What you have to do
Please copy the entries from the first line down to and including the line containing "collection date: 1956-04-19", substituting "collected by" for "collectors" and keeping everything else the same.

--- Input rows ---

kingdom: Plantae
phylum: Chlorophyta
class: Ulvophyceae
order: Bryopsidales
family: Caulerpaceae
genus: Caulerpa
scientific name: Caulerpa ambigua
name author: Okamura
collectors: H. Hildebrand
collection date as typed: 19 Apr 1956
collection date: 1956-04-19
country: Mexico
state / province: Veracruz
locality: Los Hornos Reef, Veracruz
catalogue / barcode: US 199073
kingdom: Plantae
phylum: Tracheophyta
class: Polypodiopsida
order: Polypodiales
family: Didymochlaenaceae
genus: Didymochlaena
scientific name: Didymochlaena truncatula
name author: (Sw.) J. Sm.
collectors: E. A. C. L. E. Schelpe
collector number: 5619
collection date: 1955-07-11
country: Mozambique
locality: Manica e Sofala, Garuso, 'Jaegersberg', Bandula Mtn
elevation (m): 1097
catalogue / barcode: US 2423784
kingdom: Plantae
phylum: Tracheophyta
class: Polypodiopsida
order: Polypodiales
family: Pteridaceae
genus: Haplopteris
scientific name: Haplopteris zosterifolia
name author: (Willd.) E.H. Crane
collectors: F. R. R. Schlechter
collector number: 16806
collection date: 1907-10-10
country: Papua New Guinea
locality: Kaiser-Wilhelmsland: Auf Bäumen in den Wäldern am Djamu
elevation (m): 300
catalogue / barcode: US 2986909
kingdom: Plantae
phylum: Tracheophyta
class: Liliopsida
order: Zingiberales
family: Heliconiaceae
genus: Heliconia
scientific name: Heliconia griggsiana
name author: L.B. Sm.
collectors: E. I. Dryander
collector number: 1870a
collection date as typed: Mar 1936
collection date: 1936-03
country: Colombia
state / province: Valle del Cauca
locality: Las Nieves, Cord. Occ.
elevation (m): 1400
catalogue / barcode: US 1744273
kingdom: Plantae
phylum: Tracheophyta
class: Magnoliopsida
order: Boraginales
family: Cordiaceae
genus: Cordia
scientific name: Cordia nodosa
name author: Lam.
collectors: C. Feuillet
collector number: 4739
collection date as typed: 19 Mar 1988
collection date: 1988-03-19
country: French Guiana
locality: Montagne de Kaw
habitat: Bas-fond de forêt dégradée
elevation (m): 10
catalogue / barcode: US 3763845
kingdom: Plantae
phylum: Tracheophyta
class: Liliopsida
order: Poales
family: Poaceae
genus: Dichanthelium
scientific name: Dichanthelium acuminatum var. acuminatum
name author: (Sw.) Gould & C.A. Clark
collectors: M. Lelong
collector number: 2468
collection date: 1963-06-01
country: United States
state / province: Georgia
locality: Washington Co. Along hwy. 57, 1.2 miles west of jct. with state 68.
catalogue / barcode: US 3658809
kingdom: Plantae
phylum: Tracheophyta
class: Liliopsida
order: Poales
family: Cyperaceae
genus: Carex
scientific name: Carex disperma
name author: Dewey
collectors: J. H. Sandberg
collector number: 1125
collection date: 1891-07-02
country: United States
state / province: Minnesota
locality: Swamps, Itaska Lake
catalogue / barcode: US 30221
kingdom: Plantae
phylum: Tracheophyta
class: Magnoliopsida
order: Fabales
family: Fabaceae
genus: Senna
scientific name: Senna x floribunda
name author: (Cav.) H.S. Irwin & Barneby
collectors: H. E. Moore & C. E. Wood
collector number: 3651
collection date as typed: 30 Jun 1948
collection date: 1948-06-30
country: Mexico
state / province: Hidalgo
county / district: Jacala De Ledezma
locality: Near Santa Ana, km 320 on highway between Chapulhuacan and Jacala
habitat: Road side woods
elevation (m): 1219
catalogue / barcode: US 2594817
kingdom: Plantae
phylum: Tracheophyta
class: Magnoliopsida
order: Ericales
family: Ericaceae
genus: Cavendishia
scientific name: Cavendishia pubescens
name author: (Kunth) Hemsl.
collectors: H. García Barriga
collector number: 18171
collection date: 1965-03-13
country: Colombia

---

Full response
kingdom: Plantae
phylum: Chlorophyta
class: Ulvophyceae
order: Bryopsidales
family: Caulerpaceae
genus: Caulerpa
scientific name: Caulerpa ambigua
name author: Okamura
collected by: H. Hildebrand
collection date as typed: 19 Apr 1956
collection date: 1956-04-19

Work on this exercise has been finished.